Other than size as so many others have pointed out there is the look and ruggedness. Code 100 translated to real life would be very large rail, so code 70, 75, or 83 look much more realistic. On the other hand I have found that code 83 track is much more delicate. I made a portable module with code 83 track and it was getting damaged every time I set it up. Then I switched it to code 100 and haven’t had as many problems. Code 100 is more durable. I can lean on it, drop stuff on it, bend it a bit further and it will still be OK.

Other than the new various vendors who have entered the market when the Kadee patents expired, Kadee has greatly expanded their line. This allows one to choose a coupler that will just drop in to a given piece of equipment. This is instead of all the cutting, filing, and shimming that we used to have to do to force a #5 to fit. Then there are the newer #58s that are smaller and look much better than the #5 size series.
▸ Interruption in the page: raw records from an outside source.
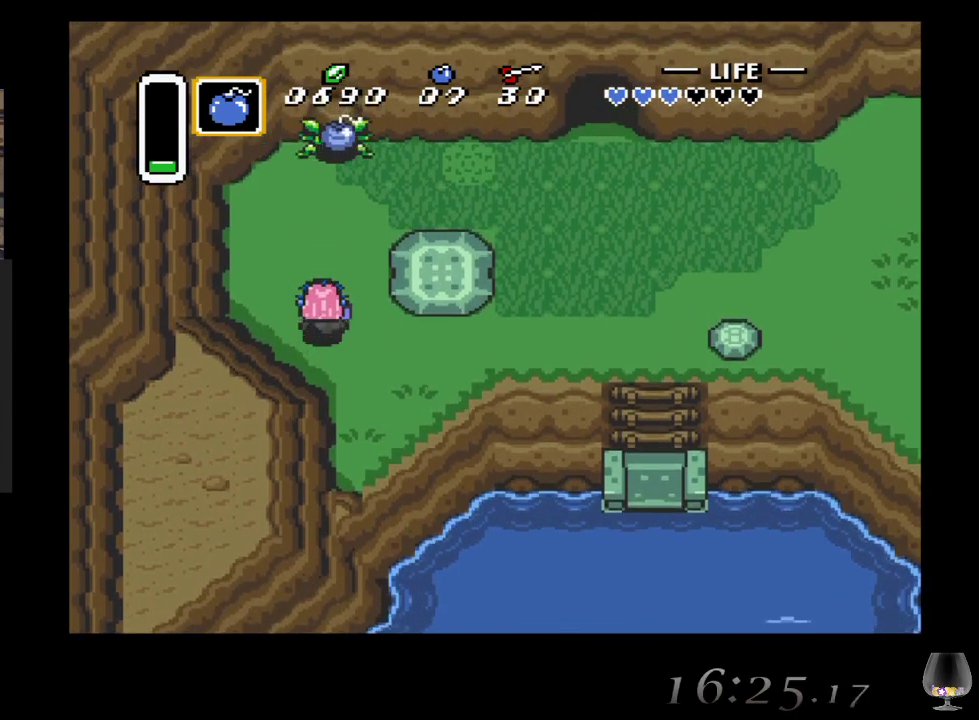
{"buttons": [], "left_stick": "center", "events": [[167, "left_stick", "center"]]}
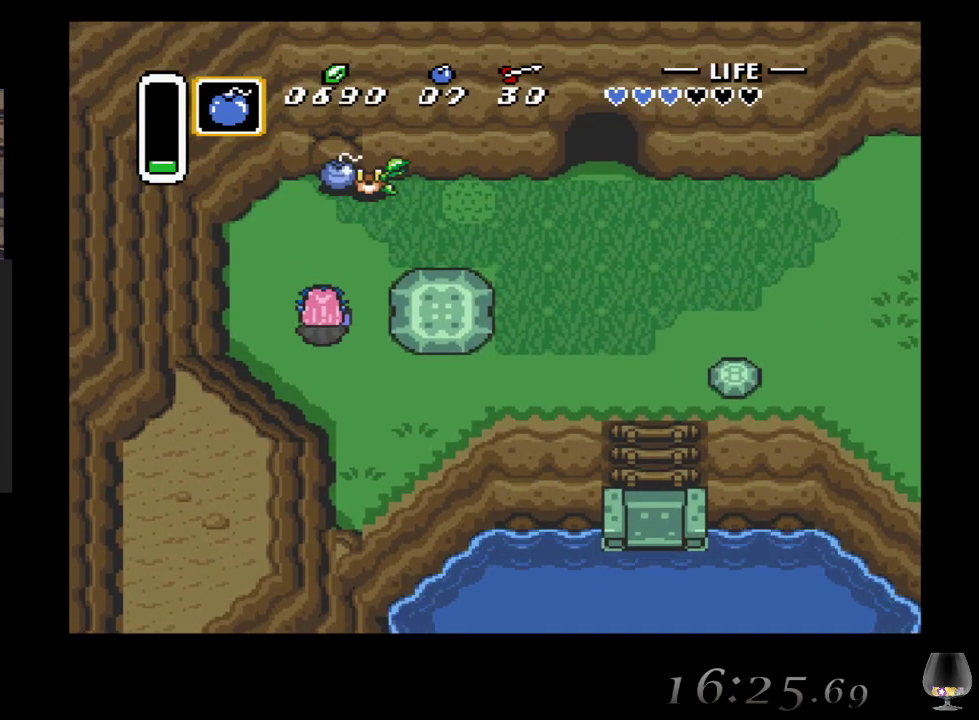
{"buttons": [], "left_stick": "center", "events": []}
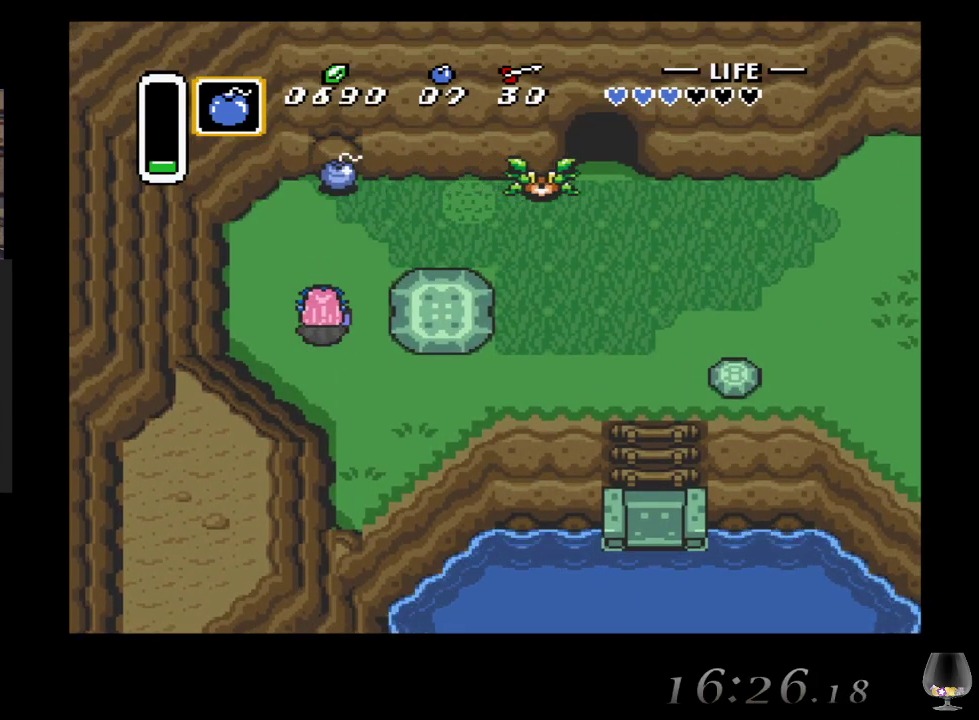
{"buttons": [], "left_stick": "center", "events": []}
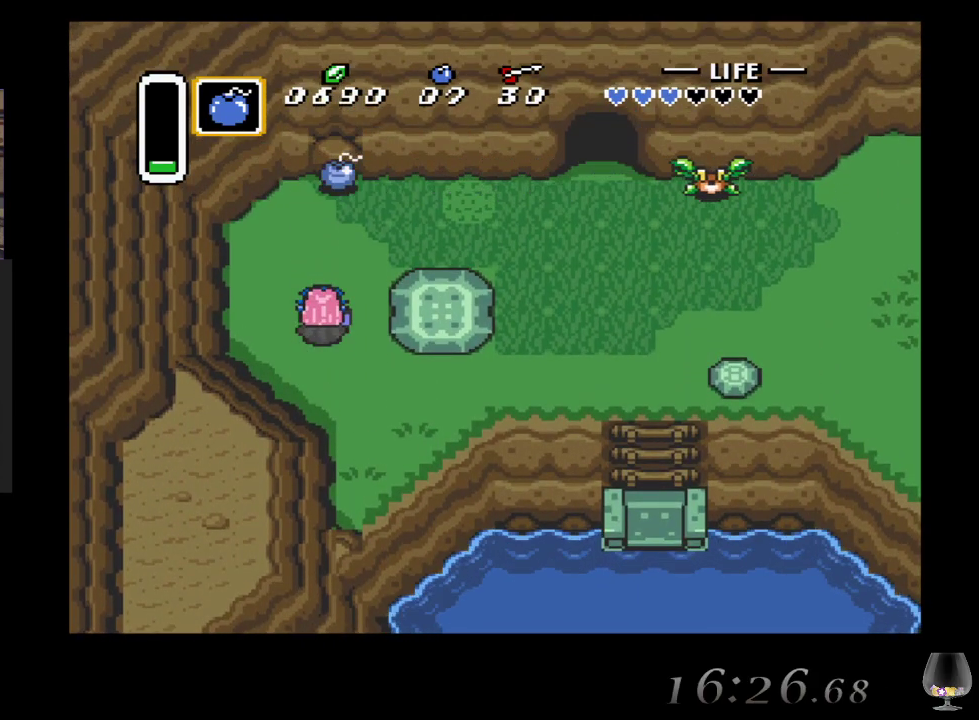
{"buttons": [], "left_stick": "center", "events": []}
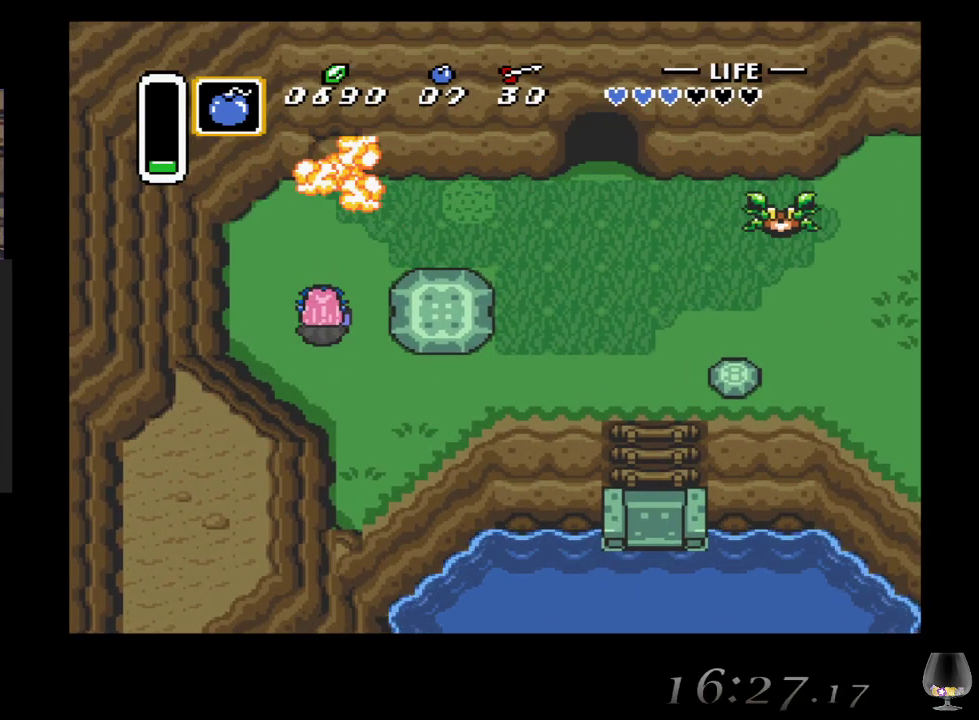
{"buttons": [], "left_stick": "up", "events": [[250, "left_stick", "up"]]}
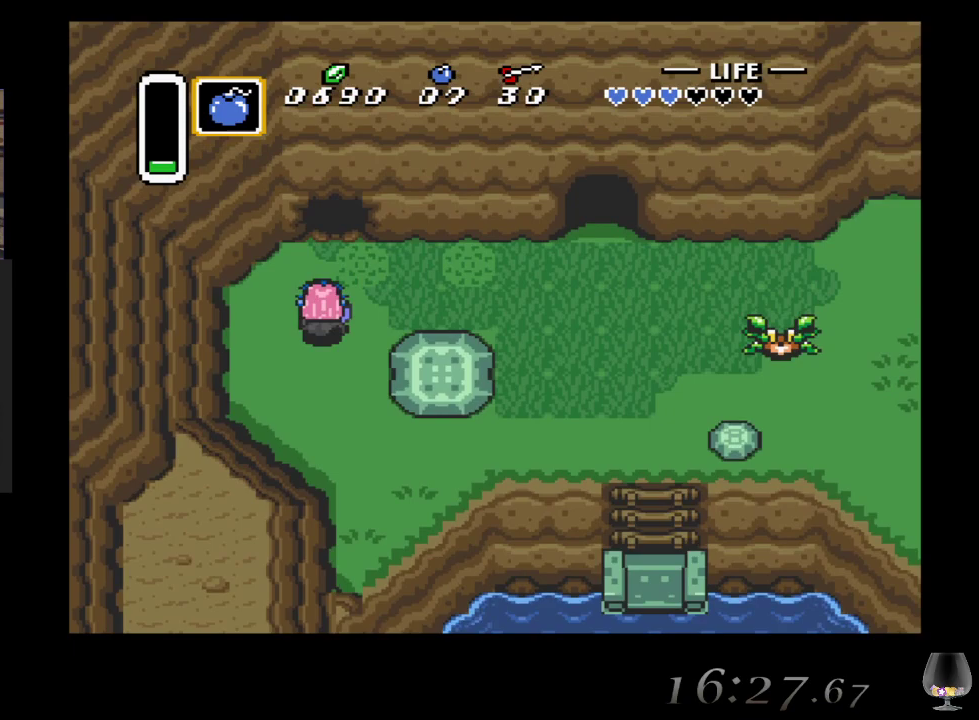
{"buttons": [], "left_stick": "up", "events": []}
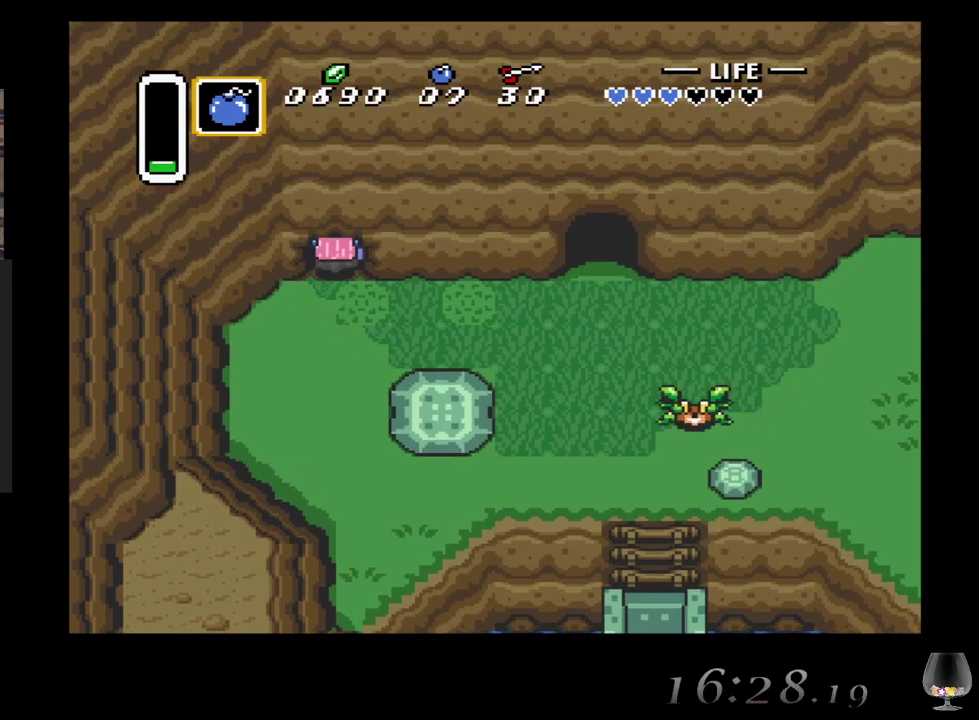
{"buttons": [], "left_stick": "up", "events": []}
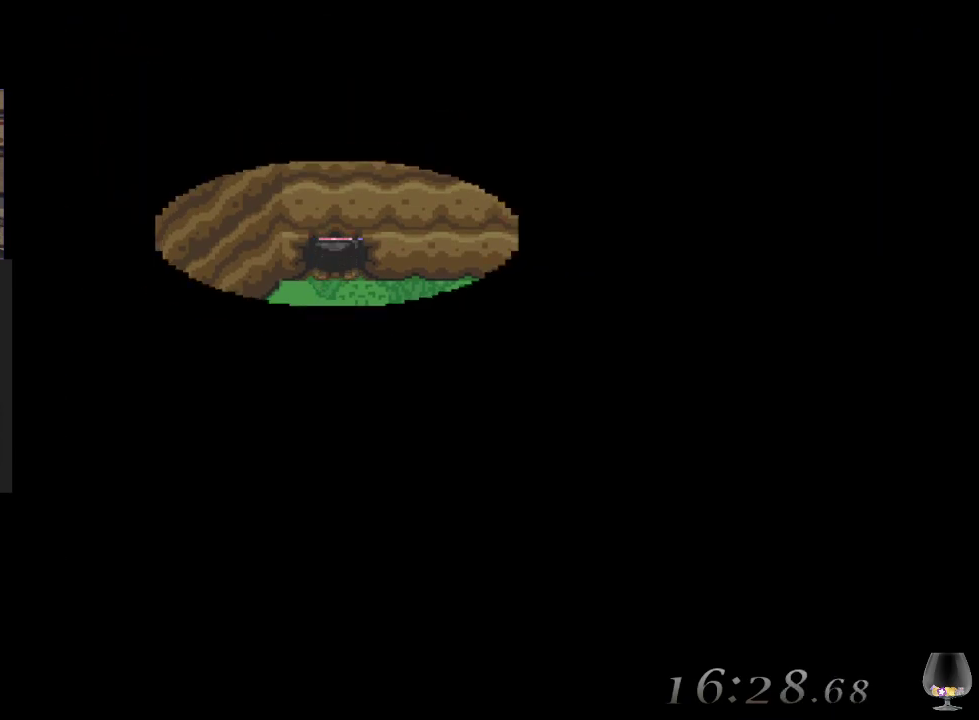
{"buttons": [], "left_stick": "center", "events": [[350, "left_stick", "center"]]}
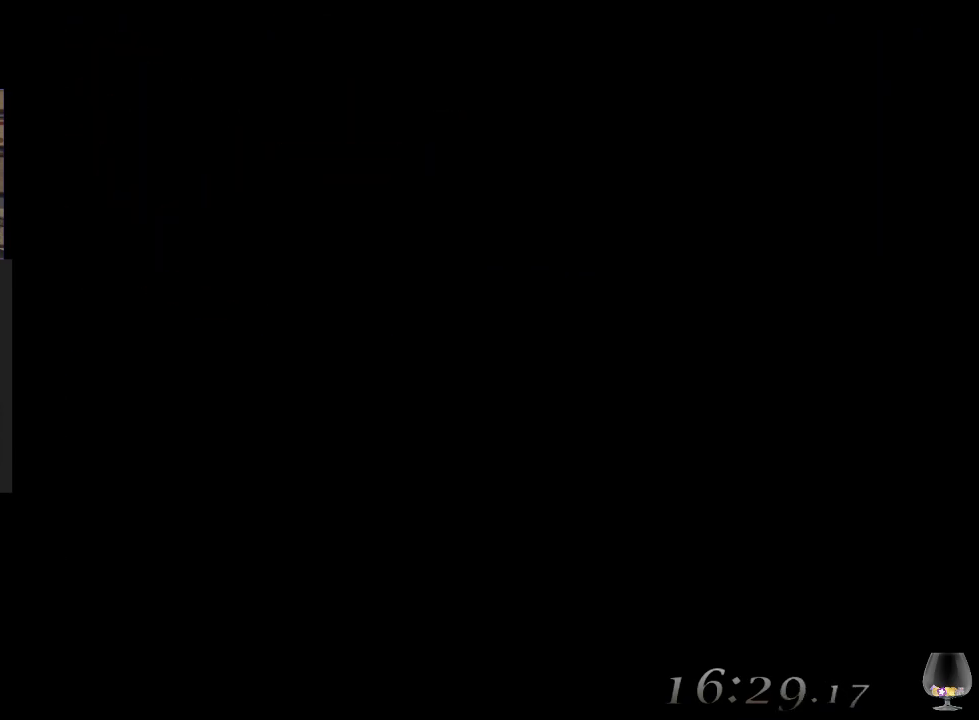
{"buttons": [], "left_stick": "center", "events": []}
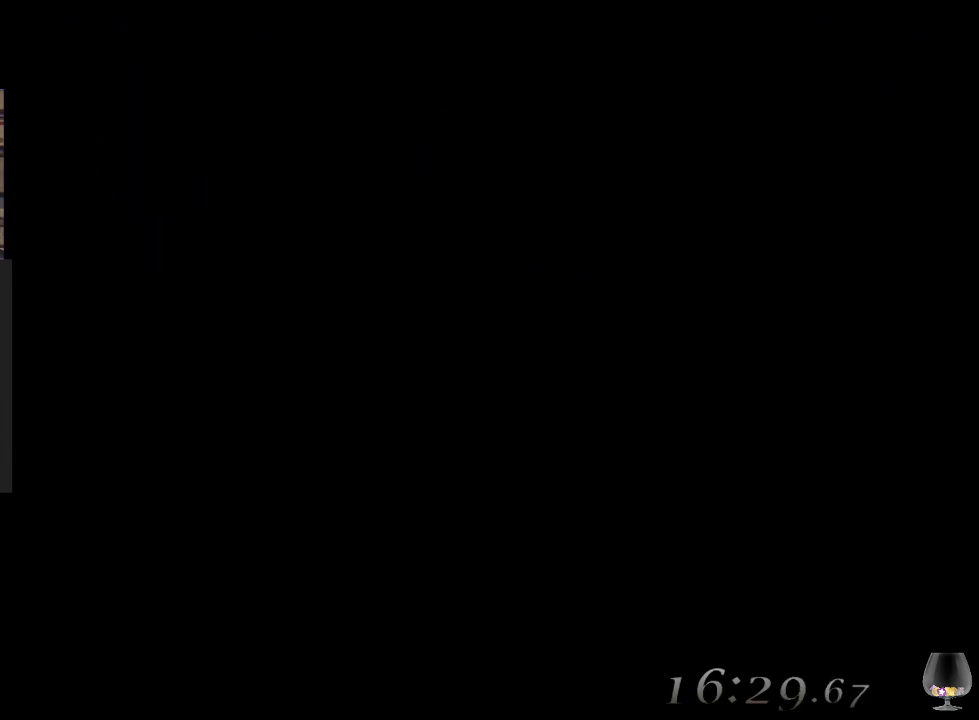
{"buttons": [], "left_stick": "center", "events": []}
True for certain brands while other “stock” are better than the replacements. There has been a big fad in the last few years to move to metal wheel sets to enhance rolling ability and theoretically reduce dirty track. The downside of the metal wheels is the noise they create. Another reason for different trucks is that people are going for the exact scale models. Many people are no longer satisfied with a model of a car that has 33" wheels when the real car had 36" wheels. Then there are the newer technology trucks that have exposed roller bearings. They look really nice. Newbies really don’t need to worry about this until i

slickchooch2

You should go to the Atlas websight and down load their Right Track software. It is a free down load and is easy to learn plus it is free. It will make planning a lot faster and more accurate than pencil and paper especially if you plan to use Atlas track.